8 Kasım 2018 Perşembe

---3

B E Ş İ N C İ   T U R

 

Beşinci turun da hâli şöyledir...

Evvelce belirtilen turların derecelerini birleştirip, öylece müşahede edersin. (Varlık O’dur dersin)... Bu makamın sahibine “İBN’ÜL VAKİT” yani “VAKTİN OĞLU” tabiri kullanılır.

 

Bu hâl de idrak edilirse altıncı tura devam edilir.

 

 

A L T I N C I   T U R

 

Altıncı turun halini idrak eden, her şeye “AYNA” olur!.. Ve bu makamda salik, KENDİNDEN gayri kimseyi göremez mevcudatta!.. Bütün eşyayı kendine bağlı olarak müşahede eder.

 

“Cübbemin içinde Allah’tan gayri yok!..”  

ve,

“İki âlemde de gayrim var mı ki!..” demeye başlar...

 

Her şey O’na ve O her şeye AYNA olur... Belki ayna ve aynadaki akis dahi kendidir!..

 

Bundan evvel “İBN’ÜL VAKİT” makamında idi ve 

“Allah’dan gayrı mevcut yoktur!..” diyordu... 

 

Bu makamda kemale eriştiğinde ise şöyle der:

“Mevcudat yoktur, ancak ben varım!..”

 

Ve bu makama “EBU’L VAKT” yani “VAKTİN BABASI” denir. 

 

Şayet bunları da idrak edersen, yedinci tura doğru yola devam edersin.

 

 

Y E D İ N C İ   T U R

 

Yedinci turda salik, külli bir fena ile kendini kaybedip, halis tam yokluğa erer... Bundan sonra bekâ içinde bekâ hâsıl olur, ne hâl ve ne de makâm ile sıfatlanır... Müşahede ve marifet tamamıyla kaybolur.

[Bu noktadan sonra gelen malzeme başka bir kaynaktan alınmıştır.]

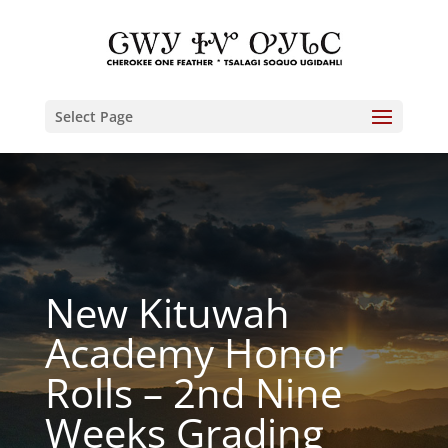
Select Page
New Kituwah
Academy Honor
Rolls – 2nd Nine
Weeks Grading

Bu halin tarifi ve izahı olmaz. Zira, burası tam bir yokluk makamıdır!.. 

Makam dememiz dahi sadece izah gayesiyledir... Yoksa bu mertebe sahibi için ne makâm olur, ne nişan!.. 

Ancak ehl-i zevk olanlar, zevk ile bu hali yaşarlar, anlarlar.

 

Arif bu makama vâsıl olduktan sonra ki burası “makâm-ı cem”dir.

“Cem”den farka gelirse Hakkanî bir vücud ve onu süsleyen yeni bir elbise verirler... Böylece de hakikatine arif olur... 

Bu da, hadîs-i şerifteki “rabbını bilir” hükmünün sırrını anlamaktır. İşte böylece Hak’ka arif olunur; ve mecazi bir itikadla kendini kayıd altına almaz...

 

Beyt:

Ölmeyince bulamadım yolu Hakk’a,

O’ndan oldum Hay ve yaşadım bekâ.

Kendimi kendim yitirdim, yine bulam kendimi,

Hep olursun, hiç edince kendi benliğini!..

 

Bundan sonra arif bildi ki, bütün afak ve enfüste tecelli eden bir ZAT ve bir hakikattir... Başkası yoktur!. Cümle varlık bir varlık, bir can, bir tendir!.. Hakikat birdir, parçalanmış ve bölünmüş değildir. Görünen her şey, zuhur yeri ve aletidir...  Her zuhur yerinde tümüyle zahir olur...  Bir zerrede dahi tüm esma ve sıfatıyla mevcuddur...

 

Herkese itikadına ve zannına göre, her mertebede, her mahal ve makamda ayrı bir yüz gösterir!..

 

Zahirde de, Batında da tasavvur olunan, her akılda makul, her gönülde mana, her kulakta işiten, her gözde gören O’dur!.. Bir yüzden tecellî eder, bir yüzden bakar...  Aşık ve maşuk, talib ve matlub, itikad eden ve edilenin hep tek şey olduğunu anlayıp, vahdete erince, artık arif tek bir itikad ile kendini kayıdlamaz!..

 

Böylece de, baştaki “arifin tarifi” anlaşılmış olur.